Assigned task
Look below for the line holding "33: (67, 416)" and the line holding "54: (292, 232)". Transcribe exactly those lines and all lines between them, nothing more.

Excerpted data
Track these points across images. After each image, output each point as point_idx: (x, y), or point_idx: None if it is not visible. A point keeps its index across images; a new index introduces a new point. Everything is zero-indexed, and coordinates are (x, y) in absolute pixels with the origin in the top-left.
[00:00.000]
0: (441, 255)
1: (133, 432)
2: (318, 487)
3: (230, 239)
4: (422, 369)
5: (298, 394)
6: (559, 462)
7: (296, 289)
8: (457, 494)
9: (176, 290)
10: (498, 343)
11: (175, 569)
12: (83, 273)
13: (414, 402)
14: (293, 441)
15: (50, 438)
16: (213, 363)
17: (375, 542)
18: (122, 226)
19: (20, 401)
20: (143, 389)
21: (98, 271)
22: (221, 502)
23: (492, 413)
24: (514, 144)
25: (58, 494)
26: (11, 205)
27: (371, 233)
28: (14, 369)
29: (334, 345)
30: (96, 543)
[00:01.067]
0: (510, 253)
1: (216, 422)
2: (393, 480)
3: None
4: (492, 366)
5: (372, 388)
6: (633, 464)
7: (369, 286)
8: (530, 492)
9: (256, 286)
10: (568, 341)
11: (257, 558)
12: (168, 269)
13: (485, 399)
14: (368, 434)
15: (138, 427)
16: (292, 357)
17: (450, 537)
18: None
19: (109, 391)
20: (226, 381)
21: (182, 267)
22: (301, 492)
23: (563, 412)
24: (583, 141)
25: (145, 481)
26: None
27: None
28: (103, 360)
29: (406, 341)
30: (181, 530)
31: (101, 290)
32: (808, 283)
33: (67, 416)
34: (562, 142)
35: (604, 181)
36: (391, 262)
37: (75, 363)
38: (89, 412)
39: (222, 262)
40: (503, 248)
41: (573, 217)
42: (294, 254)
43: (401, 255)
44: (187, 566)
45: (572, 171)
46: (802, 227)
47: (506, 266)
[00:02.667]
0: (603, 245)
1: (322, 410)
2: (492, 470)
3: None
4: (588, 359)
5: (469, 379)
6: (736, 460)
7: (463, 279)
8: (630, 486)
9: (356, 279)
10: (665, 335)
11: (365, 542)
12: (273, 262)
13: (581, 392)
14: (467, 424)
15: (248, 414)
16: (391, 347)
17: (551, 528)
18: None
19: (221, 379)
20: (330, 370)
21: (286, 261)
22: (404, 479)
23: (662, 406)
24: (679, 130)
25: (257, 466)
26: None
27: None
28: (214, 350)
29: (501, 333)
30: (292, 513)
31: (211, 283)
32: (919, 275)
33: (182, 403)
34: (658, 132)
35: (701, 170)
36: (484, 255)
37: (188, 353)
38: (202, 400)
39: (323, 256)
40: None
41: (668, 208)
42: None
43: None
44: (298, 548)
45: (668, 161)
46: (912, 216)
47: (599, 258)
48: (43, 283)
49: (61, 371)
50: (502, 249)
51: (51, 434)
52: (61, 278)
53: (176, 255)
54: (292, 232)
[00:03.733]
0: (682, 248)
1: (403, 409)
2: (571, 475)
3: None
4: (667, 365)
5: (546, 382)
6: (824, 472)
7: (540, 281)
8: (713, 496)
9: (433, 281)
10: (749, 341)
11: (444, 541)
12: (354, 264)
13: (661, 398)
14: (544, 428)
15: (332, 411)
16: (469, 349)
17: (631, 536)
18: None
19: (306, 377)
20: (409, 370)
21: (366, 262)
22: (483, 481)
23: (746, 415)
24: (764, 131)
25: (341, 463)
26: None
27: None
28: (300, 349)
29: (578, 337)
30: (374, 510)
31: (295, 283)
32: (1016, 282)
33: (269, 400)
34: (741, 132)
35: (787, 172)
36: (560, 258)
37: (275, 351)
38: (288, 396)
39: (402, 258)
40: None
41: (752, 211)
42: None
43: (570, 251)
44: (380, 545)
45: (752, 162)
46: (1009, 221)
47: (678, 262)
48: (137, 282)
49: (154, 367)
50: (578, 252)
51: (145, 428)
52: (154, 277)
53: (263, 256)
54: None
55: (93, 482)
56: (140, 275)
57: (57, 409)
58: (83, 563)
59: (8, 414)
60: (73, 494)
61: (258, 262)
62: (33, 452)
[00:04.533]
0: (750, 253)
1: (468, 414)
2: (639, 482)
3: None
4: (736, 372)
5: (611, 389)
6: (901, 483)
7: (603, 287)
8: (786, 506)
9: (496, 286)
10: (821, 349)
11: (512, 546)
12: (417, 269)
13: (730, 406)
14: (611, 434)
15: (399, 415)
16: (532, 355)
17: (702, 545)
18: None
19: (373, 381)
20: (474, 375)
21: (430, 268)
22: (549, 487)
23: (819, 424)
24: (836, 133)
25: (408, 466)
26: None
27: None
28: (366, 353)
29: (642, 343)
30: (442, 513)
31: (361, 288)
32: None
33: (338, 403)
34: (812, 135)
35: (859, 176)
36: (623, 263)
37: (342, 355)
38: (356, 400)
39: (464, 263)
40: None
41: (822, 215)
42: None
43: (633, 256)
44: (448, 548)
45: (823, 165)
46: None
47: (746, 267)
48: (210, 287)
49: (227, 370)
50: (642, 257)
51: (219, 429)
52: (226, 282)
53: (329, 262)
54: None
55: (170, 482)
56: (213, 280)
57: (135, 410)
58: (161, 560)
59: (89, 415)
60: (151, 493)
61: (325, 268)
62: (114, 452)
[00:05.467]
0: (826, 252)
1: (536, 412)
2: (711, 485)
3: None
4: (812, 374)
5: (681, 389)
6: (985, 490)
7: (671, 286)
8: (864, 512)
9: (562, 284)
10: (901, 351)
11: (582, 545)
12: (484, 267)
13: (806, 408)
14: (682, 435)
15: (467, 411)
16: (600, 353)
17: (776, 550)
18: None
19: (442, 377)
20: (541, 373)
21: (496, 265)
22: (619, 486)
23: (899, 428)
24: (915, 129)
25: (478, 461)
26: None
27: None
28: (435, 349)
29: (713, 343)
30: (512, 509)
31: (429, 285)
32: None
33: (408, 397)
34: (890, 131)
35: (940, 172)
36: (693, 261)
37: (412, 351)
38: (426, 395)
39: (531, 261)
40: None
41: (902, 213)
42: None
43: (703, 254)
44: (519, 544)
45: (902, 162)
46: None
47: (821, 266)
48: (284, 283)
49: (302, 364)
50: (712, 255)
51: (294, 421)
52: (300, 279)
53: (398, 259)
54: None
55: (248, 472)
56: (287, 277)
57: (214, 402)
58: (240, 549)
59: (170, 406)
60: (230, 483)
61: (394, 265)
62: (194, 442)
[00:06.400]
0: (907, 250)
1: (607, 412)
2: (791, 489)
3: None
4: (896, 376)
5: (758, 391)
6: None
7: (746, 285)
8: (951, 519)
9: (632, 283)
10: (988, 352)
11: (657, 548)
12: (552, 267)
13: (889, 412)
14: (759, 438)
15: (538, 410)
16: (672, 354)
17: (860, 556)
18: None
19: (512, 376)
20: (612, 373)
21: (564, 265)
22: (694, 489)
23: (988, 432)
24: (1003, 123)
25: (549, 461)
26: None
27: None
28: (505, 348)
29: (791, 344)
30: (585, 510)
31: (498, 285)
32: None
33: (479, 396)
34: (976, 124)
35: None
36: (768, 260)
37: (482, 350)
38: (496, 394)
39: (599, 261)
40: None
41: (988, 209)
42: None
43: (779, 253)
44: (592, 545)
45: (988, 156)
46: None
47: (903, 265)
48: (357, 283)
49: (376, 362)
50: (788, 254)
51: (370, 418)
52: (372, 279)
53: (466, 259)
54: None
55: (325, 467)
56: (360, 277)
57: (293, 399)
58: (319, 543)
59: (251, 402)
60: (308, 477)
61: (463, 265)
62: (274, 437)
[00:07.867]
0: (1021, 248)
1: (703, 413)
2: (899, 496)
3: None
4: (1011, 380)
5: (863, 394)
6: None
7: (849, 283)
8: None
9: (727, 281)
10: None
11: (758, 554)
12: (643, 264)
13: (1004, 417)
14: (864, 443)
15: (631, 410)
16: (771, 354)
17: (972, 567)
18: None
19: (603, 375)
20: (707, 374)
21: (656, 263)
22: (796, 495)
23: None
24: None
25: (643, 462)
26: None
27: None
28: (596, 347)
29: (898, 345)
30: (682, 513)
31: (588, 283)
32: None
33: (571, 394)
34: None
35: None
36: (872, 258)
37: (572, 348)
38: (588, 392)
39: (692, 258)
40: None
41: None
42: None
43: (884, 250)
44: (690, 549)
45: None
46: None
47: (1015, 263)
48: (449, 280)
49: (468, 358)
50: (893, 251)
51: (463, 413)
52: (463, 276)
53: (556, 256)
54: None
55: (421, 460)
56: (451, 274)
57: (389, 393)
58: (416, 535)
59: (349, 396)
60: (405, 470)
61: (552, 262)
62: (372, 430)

Completed exercise
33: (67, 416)
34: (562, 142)
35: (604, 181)
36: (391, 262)
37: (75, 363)
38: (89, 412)
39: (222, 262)
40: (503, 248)
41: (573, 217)
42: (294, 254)
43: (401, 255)
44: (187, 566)
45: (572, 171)
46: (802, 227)
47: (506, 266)
[00:02.667]
0: (603, 245)
1: (322, 410)
2: (492, 470)
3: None
4: (588, 359)
5: (469, 379)
6: (736, 460)
7: (463, 279)
8: (630, 486)
9: (356, 279)
10: (665, 335)
11: (365, 542)
12: (273, 262)
13: (581, 392)
14: (467, 424)
15: (248, 414)
16: (391, 347)
17: (551, 528)
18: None
19: (221, 379)
20: (330, 370)
21: (286, 261)
22: (404, 479)
23: (662, 406)
24: (679, 130)
25: (257, 466)
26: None
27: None
28: (214, 350)
29: (501, 333)
30: (292, 513)
31: (211, 283)
32: (919, 275)
33: (182, 403)
34: (658, 132)
35: (701, 170)
36: (484, 255)
37: (188, 353)
38: (202, 400)
39: (323, 256)
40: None
41: (668, 208)
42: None
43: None
44: (298, 548)
45: (668, 161)
46: (912, 216)
47: (599, 258)
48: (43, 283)
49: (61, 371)
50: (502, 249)
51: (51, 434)
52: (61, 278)
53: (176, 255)
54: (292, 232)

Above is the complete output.